LUH 3417
Member
- Joined
- Oct 22, 2016
- Messages
- 2,990
I agree with you on every count. I do think children who have been neglected or abused may need to experience a toxic relationship to figure out who they are and what’s acceptable.I know all about toxic relationships, I was in one for almost 4 years. Extremely toxic and dysfunctional, more than I could ever express. It was insane. Both of us were victims of childhood abuse and neglect, and part of why I got into it and was able to stay is that I'm no stranger to mental illness. I have been absolutely f***ing nuts before, so in a sense, crazy to me is normal.

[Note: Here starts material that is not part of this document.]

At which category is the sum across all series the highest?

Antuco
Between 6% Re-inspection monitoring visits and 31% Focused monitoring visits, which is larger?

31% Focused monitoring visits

I have an extremely high threshold for weird and abusive behavior because it's what I grew up with and lived with in my own mind for so long.

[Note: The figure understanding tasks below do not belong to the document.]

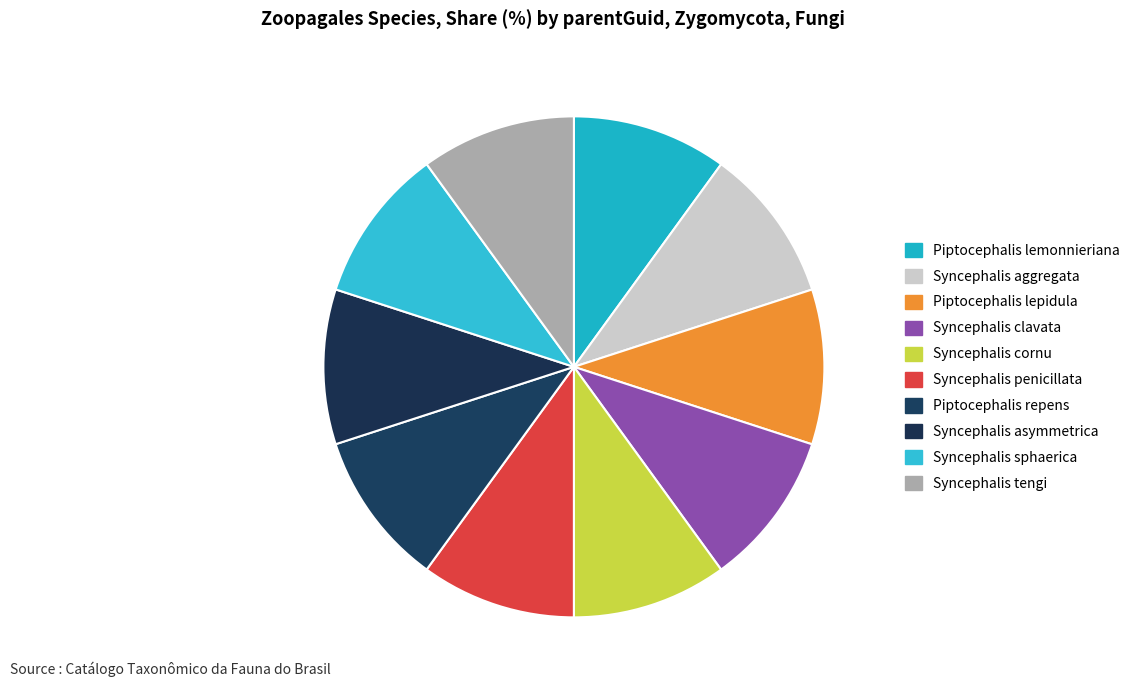

What is the ratio of the value at Syncephalis sphaerica to the value at Piptocephalis lepidula?

1.0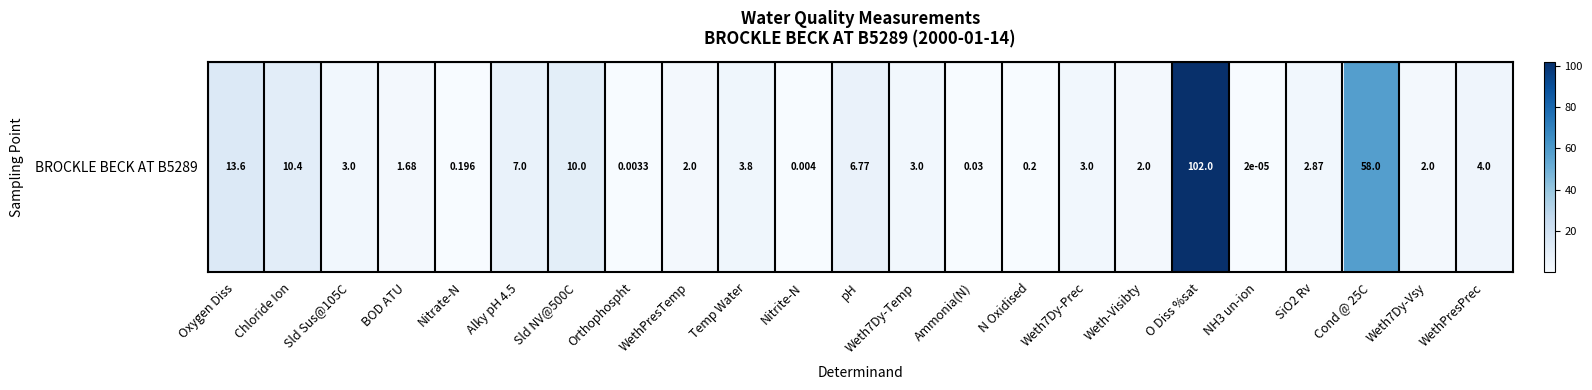

Which category has the lowest value across all series?

NH3 un-ion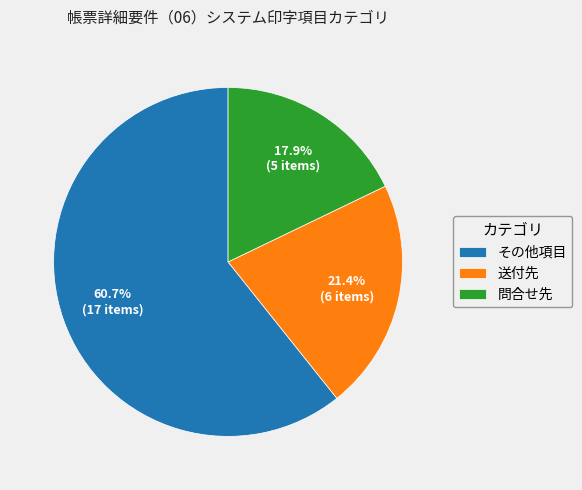

What percentage is NOT represented by 問合せ先?

82.1%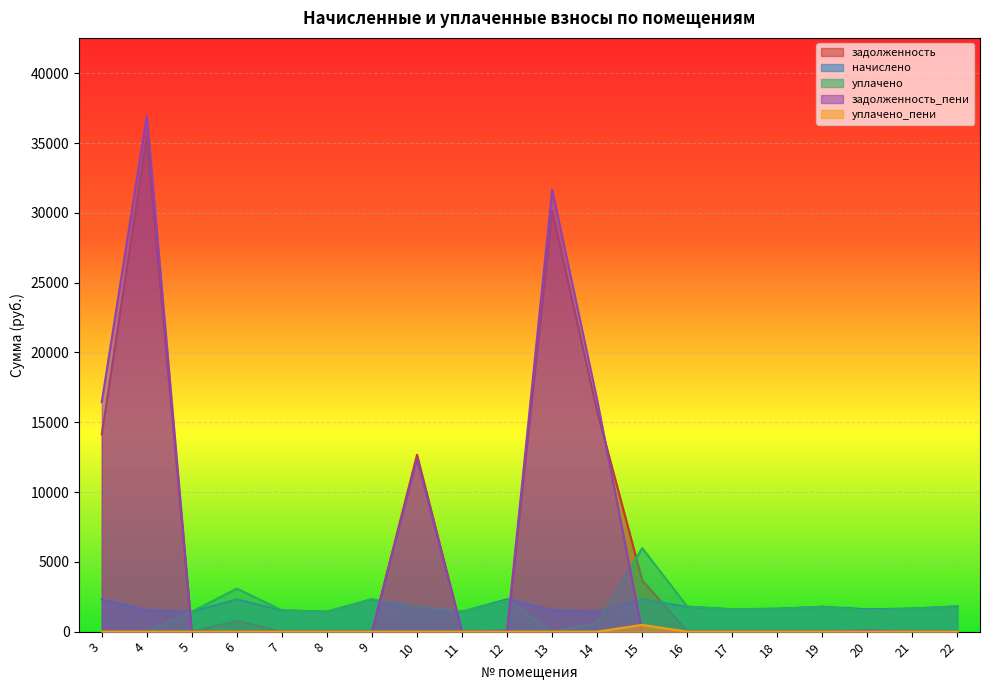

At which category does the chart reach its minimum across all series?

5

Healthy relationships start within ourselves. Frame is everything. Knowing who you are and what's acceptable to you and what isn't acceptable, how to assert yourself unapologetically. Our relationship with ourselves should be our basis for all of our other relationships. It's a dense concept to process but yields a lot of insight.
I spent a lot of time alone and it let me live in my own little fantasy world. It wasn’t until I started dating that I could have the opportunity to assert myself and say this works for me or this doesn’t. Isolating myself did not grant that opportunity and I somewhat regret the time I spent alone trying to develop myself. For me, it was futile because I did not know how to even begin the project of self development nor did I have any of the tools or resources necessary to do so. It was only once I started dating that I started to see real change in my life. I think we need people to grow. If we can be forward thinking and avoid catastrophe, of course that is preferable to extreme emotional pain and suffering, but I think even being in a toxic relationship is better than being alone.